A thicket is a very dense stand of trees or tall shrubs, often dominated by only one or a few species to the exclusion of all others. They may be formed by species that shed large numbers of highly viable seeds that are able to germinate in the shelter of the maternal plants.

In some conditions, the formation or spread of thickets may be assisted by human disturbance of an area. Human disturbance and activity within thickets varies based on culture and location.

Where a thicket is formed of briar (also spelled brier), which is a number of unrelated thorny plants, it may be called a briar patch. Plants referred to with the term briar include species in the genera Rosa (rose), Rubus (brambles), and Smilax. A small group of trees is known as a copse.

== Characteristics ==
Thickets are characterized by dense plant life, a low closed canopy, deep shale-derived soil, and high levels of soil carbon and nitrogen. Plants present within a thicket generally reach a maximum of 4 to 6 meters in height. The boundaries between a thicket and its nearby forest are defined by a lack of precipitation and overall dry environment within the thicket area, while forests receive higher levels of precipitation. Forests also do not experience as much herbivory and browsing in comparison to thickets.

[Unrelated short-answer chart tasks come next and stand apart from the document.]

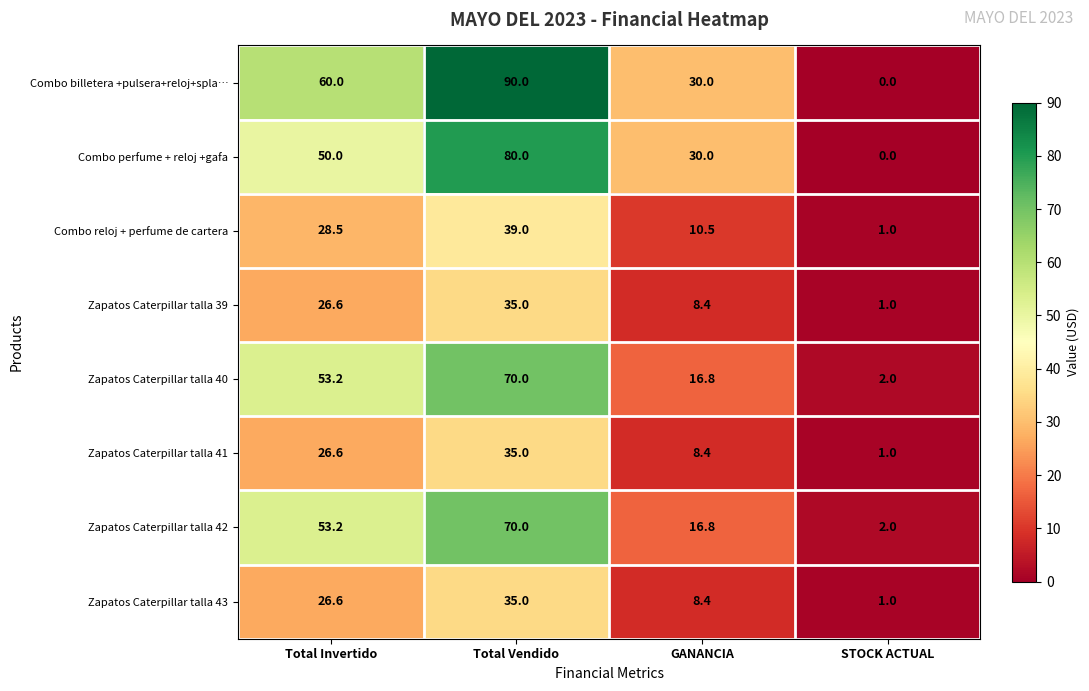

What is the total value across all series at STOCK ACTUAL?

8.0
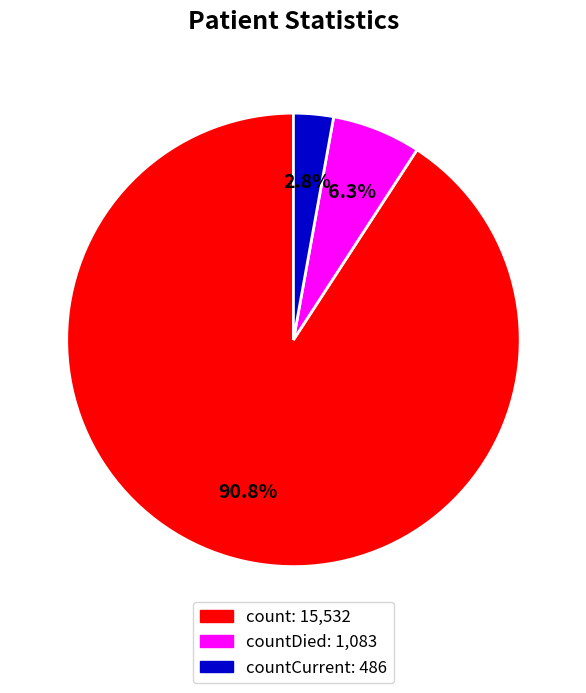

Is there a majority slice in this chart?

Yes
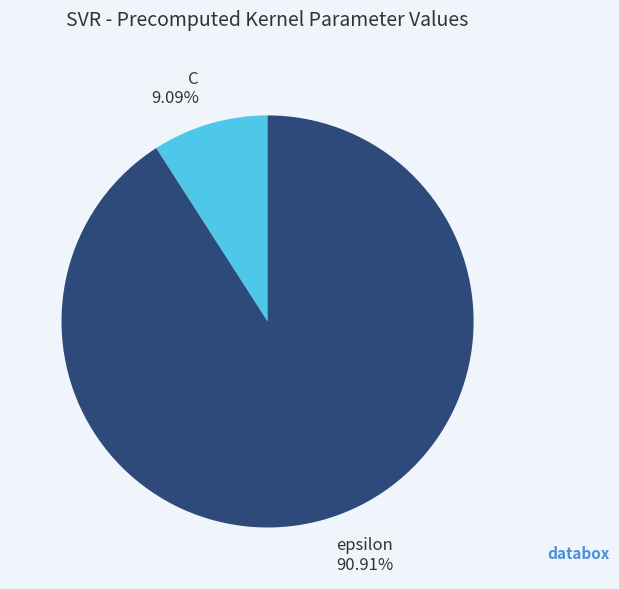

How many slices are in this pie chart?

2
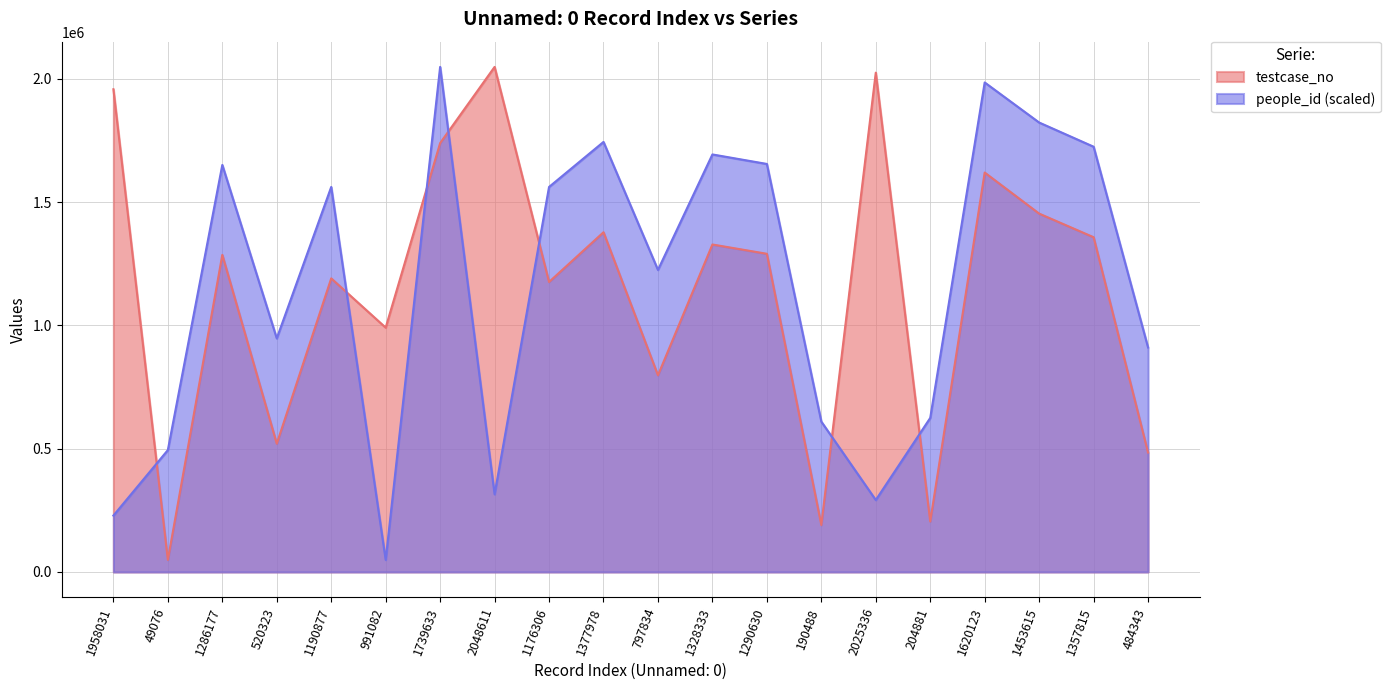

What is the maximum value shown in the chart?

2048612.0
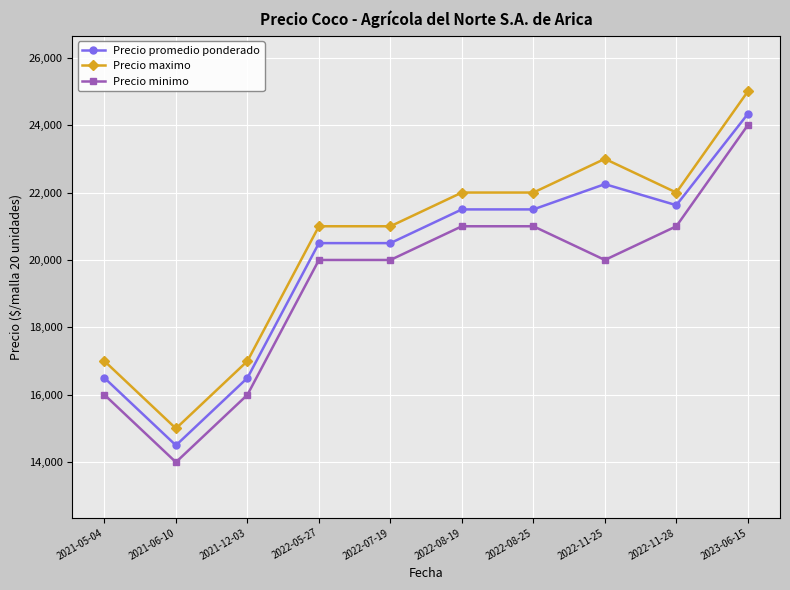

What position from the left is 2021-05-04?

1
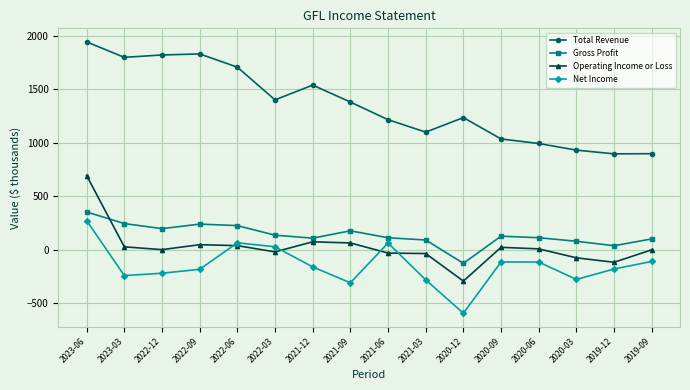

True or false: Total Revenue and Gross Profit cross at least once.

False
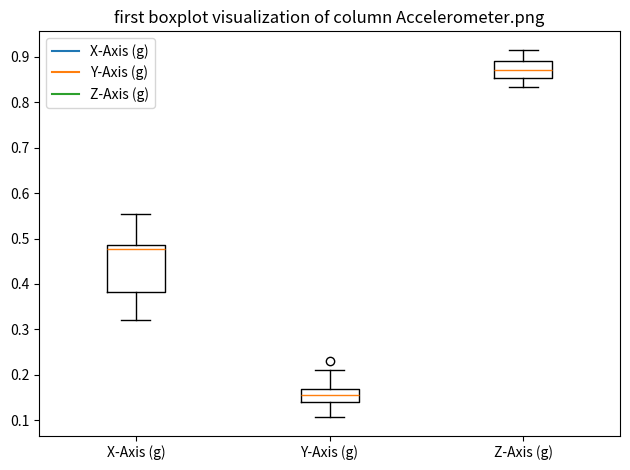

Which box is the tallest, from its lower edge to its upper edge?

X-Axis (g)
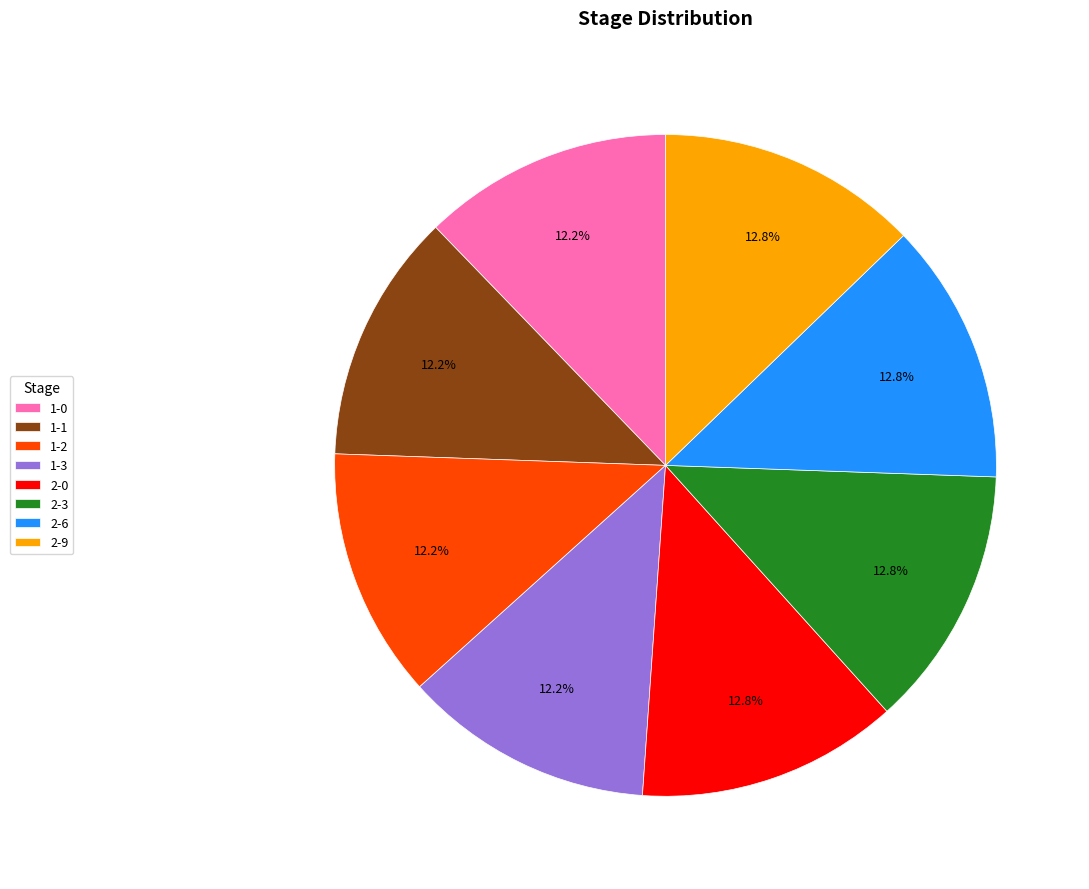

Is there a majority slice in this chart?

No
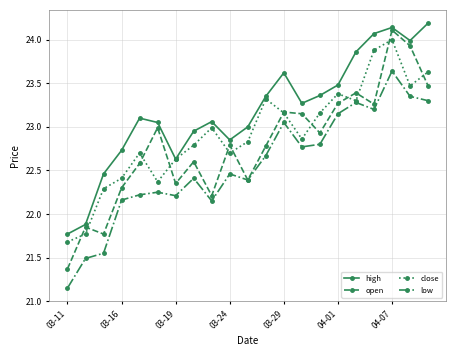

True or false: high and open intersect in this chart.

False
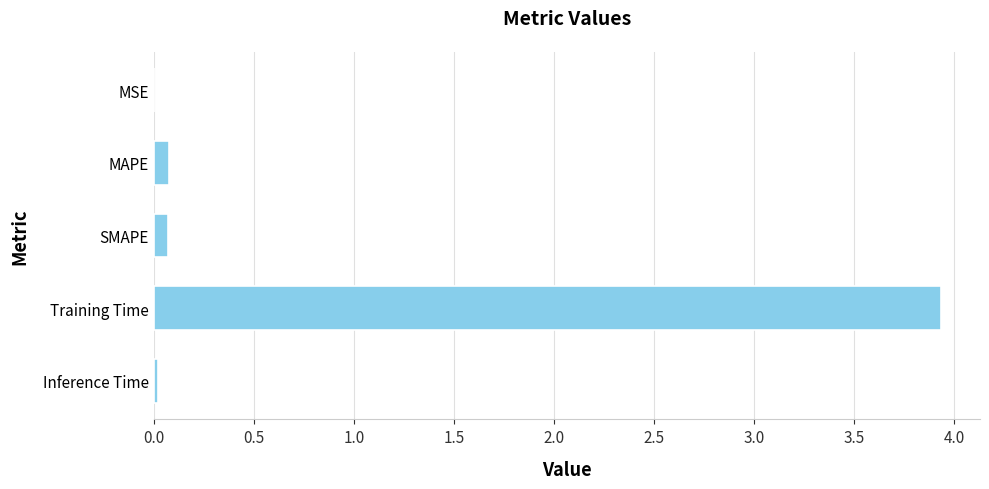

What is the maximum value shown in the chart?

3.9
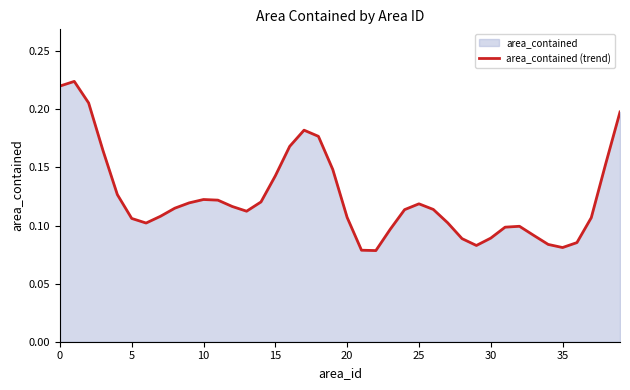

What is the greatest value displayed?

0.2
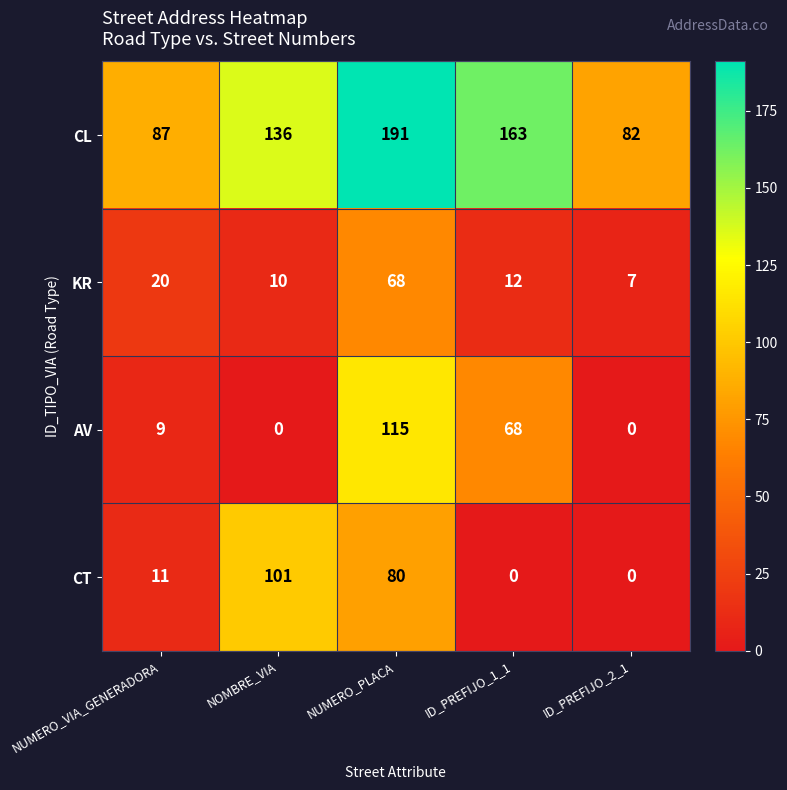

Reading left to right, transcribe all the data shown in this chart.

CL: 87	136	191	163	82
KR: 20	10	68	12	7
AV: 9	0	115	68	0
CT: 11	101	80	0	0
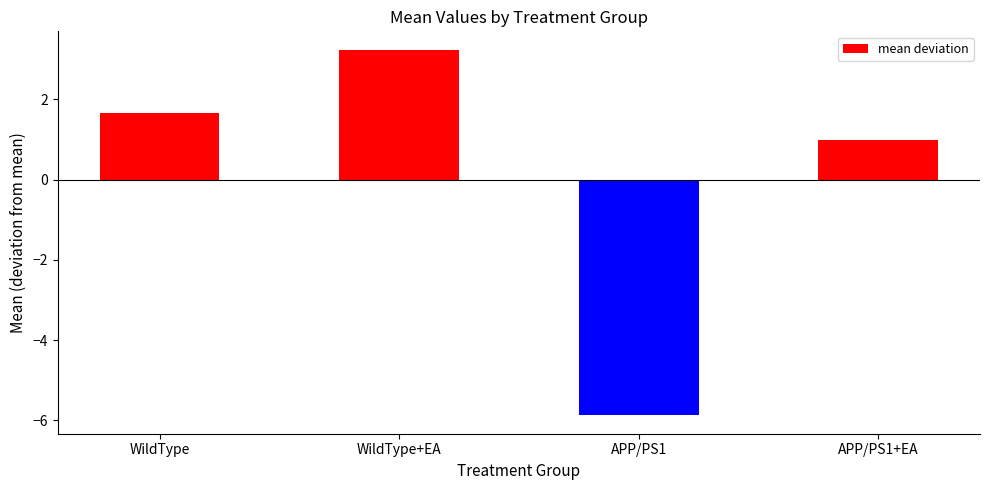

What is the maximum value shown in the chart?

3.2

The thicket biome has been identified in Africa, Madagascar, Australia, North America, and South America. One of the most studied and well-recognized thickets is the Albany thicket biome, located in the Eastern Cape of South Africa.

Due to their overlapping ranges and similarity of plant species, thicket biomes may be misidentified as being portions of savannas. However, these areas can be differentiated through a thicket's lack of C4 grasses and relatively low fire exposure.

== Significance and use ==

=== Ecological significance ===
While thickets tend to have a small number of plant species present, as they are often dominated by one species of tree or shrub, the biome provides ecological resources to a large group of species. Thickets frequently make up sections of the home ranges of native species, including ptarmigan and hares in the tundra, cheetahs and lions in Africa, and frogs and alligators in North America. In particular, a thicket's high plant density and resulting low visibility allows for predator species to succeed in tracking, stalking, and capturing their prey.

=== Societal significance ===
Especially within the Albany thicket biome, thickets have traditionally been used for raising domestic livestock, although the popularity of doing so is declining over time. Recently, the primary human activity taking place in thickets is game hunting, both for recreational purposes and for ecotourism. The increase in game hunting within thickets has also led to the rise of manmade game farms, which has prompted discussion regarding the impact of game farms on the biome and its health. Conservationists and biologists pose concern about the decrease in biodiversity that game farms may create, especially when coupled with other anthropogenic threats to thickets such as land clearing and urbanization. Alternatively, farmers and many locals suggest that the formation of game farms is an effective manner in which to preserve land area and minimize human impact on a thicket.